To my loyal readers, thanks.  This is the 143rd  post for Cogito Urbanus, and for the most part I have enjoyed the writing and the research, they go hand in hand (and I never missed a Friday). And it’s actually quite fun. But, as any blogger will tell you, it’s always there, day to day, annoying and demanding. And the simple fact is this: writing two blogs a week (the other is on writing GO HERE), trying to get a 1,000 words a day down in my novels, and still run a design and urban planning shop is, well, a bit much ( ask my CFO).



So something has to change. It’s very obvious that the development world will go on doing its “thing” with or without me, so I’m cutting back. This blog will now be written when I have something brilliant to say, or not say, as the case may be. I am concentrating my efforts on two new books that are due out this spring and summer. One, a historical novel called Wars Amongst Lovers, and two, a new Sharon O’Mara thriller called Diamonds For Death. My goals are simple: sell, sell, and sell; write, write, and write. By the way, if you go to my writing blog, you will notice that all my books are free until Saturday night for your ereader/Nook/Kobo etc. Jump on board. Let’s build momentum together.



Keep in mind these Cogito Urbanus  prophecies:

  • New home demand will outstrip supply very quickly and, due to the severe lack of forward planning and entitlements, will skyrocket in price. (huge demand + cheap money = higher prices).
  •  The lack/reduction of federal spending will free up capital for private sector development - a very good thing.
  • The greatest market for development (as a sector) will be senior housing.

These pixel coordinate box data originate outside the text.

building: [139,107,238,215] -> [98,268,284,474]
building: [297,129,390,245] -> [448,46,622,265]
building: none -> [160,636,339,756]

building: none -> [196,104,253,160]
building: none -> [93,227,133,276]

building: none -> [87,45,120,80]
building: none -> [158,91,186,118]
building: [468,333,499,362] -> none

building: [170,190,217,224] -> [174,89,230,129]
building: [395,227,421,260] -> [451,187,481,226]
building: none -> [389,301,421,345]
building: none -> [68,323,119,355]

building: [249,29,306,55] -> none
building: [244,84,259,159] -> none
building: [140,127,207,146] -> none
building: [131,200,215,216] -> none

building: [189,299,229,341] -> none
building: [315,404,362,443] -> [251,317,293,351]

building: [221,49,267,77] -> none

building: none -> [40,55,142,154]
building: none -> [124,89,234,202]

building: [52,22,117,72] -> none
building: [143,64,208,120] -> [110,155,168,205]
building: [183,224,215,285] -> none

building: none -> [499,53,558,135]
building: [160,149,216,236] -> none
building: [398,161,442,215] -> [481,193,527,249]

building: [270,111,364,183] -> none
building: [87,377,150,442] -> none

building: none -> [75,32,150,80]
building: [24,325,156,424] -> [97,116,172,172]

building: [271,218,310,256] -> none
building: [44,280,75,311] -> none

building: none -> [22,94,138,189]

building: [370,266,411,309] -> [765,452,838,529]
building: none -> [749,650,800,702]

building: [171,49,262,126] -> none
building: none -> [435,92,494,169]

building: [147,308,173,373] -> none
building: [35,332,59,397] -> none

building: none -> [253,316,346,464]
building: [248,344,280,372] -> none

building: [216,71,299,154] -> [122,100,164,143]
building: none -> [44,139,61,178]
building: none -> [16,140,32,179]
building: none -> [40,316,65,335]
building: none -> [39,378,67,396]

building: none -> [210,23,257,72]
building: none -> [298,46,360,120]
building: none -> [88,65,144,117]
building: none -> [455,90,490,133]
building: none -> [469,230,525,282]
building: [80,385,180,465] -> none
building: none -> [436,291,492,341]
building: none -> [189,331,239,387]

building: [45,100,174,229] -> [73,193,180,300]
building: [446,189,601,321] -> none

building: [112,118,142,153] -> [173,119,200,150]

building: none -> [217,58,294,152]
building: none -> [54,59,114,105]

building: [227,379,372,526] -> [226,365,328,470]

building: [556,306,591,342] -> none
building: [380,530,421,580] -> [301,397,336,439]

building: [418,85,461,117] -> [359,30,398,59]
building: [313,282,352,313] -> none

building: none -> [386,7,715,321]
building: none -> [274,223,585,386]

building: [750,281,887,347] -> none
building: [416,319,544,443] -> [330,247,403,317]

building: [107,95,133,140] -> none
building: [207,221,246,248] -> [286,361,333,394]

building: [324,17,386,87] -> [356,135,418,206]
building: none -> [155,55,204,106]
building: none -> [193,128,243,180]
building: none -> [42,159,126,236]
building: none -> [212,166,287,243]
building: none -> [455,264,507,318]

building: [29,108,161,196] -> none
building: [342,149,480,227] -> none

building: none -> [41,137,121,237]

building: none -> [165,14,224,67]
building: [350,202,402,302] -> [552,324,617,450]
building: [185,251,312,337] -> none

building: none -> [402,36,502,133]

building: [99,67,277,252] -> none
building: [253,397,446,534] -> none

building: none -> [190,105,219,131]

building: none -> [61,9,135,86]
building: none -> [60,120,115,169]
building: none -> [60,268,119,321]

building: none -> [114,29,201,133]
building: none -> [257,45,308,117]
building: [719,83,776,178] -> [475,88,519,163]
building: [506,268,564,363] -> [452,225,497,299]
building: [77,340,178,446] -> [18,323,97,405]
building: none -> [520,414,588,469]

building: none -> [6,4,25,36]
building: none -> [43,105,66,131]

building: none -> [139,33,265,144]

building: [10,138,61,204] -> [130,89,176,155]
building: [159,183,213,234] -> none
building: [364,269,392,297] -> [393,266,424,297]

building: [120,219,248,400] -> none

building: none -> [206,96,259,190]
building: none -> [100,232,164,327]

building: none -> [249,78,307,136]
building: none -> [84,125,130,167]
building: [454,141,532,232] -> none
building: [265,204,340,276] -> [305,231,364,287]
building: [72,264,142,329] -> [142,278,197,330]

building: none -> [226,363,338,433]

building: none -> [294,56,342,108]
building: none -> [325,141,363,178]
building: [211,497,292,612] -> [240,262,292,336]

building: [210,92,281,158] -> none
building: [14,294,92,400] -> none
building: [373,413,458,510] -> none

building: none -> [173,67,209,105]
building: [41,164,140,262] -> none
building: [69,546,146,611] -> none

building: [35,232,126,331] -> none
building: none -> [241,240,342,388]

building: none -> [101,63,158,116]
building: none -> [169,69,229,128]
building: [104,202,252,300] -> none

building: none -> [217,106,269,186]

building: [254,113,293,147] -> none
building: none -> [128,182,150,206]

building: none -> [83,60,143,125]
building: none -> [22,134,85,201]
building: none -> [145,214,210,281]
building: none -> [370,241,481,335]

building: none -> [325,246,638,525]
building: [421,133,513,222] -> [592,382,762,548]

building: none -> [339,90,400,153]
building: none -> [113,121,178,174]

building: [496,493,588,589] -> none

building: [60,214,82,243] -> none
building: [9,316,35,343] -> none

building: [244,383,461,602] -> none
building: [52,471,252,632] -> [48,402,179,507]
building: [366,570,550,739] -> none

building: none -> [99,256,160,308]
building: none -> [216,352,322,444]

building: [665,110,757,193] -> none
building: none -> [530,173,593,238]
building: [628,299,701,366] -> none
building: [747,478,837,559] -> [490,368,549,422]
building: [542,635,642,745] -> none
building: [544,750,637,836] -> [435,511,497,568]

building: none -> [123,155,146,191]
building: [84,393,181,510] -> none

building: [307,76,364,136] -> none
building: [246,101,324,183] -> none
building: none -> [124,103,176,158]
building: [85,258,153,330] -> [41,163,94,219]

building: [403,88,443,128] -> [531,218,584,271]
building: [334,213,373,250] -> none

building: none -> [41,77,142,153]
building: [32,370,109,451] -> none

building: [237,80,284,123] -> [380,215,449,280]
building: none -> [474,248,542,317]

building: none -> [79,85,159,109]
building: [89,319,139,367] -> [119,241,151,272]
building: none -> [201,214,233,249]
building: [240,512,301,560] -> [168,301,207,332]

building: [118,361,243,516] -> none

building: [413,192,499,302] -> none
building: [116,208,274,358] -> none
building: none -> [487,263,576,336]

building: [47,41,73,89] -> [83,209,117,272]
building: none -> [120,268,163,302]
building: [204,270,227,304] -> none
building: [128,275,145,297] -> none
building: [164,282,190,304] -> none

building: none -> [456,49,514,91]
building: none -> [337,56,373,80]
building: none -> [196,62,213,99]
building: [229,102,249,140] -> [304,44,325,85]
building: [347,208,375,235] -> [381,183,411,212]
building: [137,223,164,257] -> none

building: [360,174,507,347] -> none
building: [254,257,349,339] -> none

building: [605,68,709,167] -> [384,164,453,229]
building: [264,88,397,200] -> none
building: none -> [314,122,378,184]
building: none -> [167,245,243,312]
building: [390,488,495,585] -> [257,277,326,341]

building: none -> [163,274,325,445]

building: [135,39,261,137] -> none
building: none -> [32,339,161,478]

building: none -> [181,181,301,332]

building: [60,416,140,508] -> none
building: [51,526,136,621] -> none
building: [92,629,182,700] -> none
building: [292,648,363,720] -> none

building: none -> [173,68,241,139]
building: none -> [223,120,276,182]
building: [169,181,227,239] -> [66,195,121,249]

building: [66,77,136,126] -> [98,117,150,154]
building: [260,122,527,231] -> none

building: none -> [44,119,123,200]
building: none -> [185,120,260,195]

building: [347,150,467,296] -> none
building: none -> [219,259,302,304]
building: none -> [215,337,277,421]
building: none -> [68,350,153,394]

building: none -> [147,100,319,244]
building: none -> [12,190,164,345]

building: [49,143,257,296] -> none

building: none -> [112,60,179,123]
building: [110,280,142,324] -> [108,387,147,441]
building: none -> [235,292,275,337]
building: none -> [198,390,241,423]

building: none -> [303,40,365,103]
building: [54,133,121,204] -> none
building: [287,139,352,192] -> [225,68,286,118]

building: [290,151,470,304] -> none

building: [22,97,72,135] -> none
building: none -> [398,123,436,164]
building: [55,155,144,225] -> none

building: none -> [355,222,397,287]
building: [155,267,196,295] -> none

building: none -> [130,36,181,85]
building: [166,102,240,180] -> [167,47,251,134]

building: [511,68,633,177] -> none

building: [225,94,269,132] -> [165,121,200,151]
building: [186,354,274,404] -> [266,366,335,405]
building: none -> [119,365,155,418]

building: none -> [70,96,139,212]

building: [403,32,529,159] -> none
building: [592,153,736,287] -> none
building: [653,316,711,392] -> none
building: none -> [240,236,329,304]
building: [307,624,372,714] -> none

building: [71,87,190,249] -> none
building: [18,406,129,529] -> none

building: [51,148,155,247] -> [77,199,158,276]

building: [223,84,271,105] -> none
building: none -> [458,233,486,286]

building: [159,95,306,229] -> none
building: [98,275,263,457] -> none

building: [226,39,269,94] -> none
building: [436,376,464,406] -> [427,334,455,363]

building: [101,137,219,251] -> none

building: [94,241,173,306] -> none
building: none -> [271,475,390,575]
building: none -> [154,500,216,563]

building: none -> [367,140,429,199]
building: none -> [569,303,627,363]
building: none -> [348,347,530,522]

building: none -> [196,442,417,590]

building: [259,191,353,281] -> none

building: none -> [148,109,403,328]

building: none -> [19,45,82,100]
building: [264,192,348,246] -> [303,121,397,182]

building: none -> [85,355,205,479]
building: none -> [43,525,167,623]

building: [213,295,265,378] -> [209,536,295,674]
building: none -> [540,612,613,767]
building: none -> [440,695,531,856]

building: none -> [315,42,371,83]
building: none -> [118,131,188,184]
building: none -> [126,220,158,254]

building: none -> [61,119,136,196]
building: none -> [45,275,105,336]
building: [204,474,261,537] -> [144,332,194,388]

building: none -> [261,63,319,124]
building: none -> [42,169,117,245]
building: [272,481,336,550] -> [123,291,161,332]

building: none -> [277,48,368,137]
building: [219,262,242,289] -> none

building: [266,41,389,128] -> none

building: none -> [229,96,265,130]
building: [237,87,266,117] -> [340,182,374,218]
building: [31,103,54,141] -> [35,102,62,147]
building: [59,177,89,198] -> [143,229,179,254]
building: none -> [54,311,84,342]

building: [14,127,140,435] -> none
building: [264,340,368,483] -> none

This will be an across the board menu of active adult urban, active adult resort, housing with medical support, short and long term care, and memory. Many will be infill projects.
  • Interest rates must rise back to their norm and this will be sooner than you think.
  •  And inflation (due to cheap money) will have dramatic impacts on supplies, land, housing and rents, be careful what you ask for.


 So Long Farewell - for now!

So my friends, it has been enjoyable and fun. Occasionally drop by, check out my latest postings, how often, remains to be seen. And I would love to hear from you.



So Stay Tuned . . . . . . . .

Friday, March 1, 2013

Noodling February




Running to Keep Up

I was not the first and I won’t be the last to point this out (see last week), but there is pressure building on the new home front. Builders are now running behind, and it will be expensive and costly to catch up.




Rent? Okay but where?

What drives people to rent versus owning and why do they chose a house instead of an apartment, it’s due to income, children, and family size. And by the way it’s also the amenities.




Now for the Esoteric

In RCLCO’s latest Advisory, the subject of form-based codes is discussed, I have followed this alternative to Euclidian Zoning, or the type of zoning 90%+ of cities use (keep like uses together and don’t allow too much mixing). Form codes use a different relationship basis and can be down right confusing and costly – the administrator has to be a genius to figure it out, but they have their place, sometimes.

For Article:




TED

And here are five TED features (videos and talks) that discuss housing and design, take a look, but I warn you there is silliness going on (masquerading as serious thought).



The First

James Howard Kunstler trashes suburbia in 2004, it’s like, you know, like a, diatribe, that goes and on and on, like you know, whining all the way. The man has proven that he’s just mad at everything. Nice gig if you can get it – and great speaking fees.



The Second

William McDonough in 2005, rambles on and on about design and the intentions of things designed. But there you are.



The Third

Cameron Sinclair in 2006, socially responsible architecture is discussed. It is a broad reach across many horizons and frontiers of design, very little whining. Very cool. It is a very big and complicated world out there.



The Fourth

Majora Carter in 2006, how get it done with a limited budget. New York is the focus on how to deal with cities and get back the city bits that can help people. Good speaker – no whining.



The Fifth

Thomas Heatherwick in 2011, on bio-inspired design and soulfulness of design. Cool architecture unlike the usual stuff we see. The bridge is uber-cool.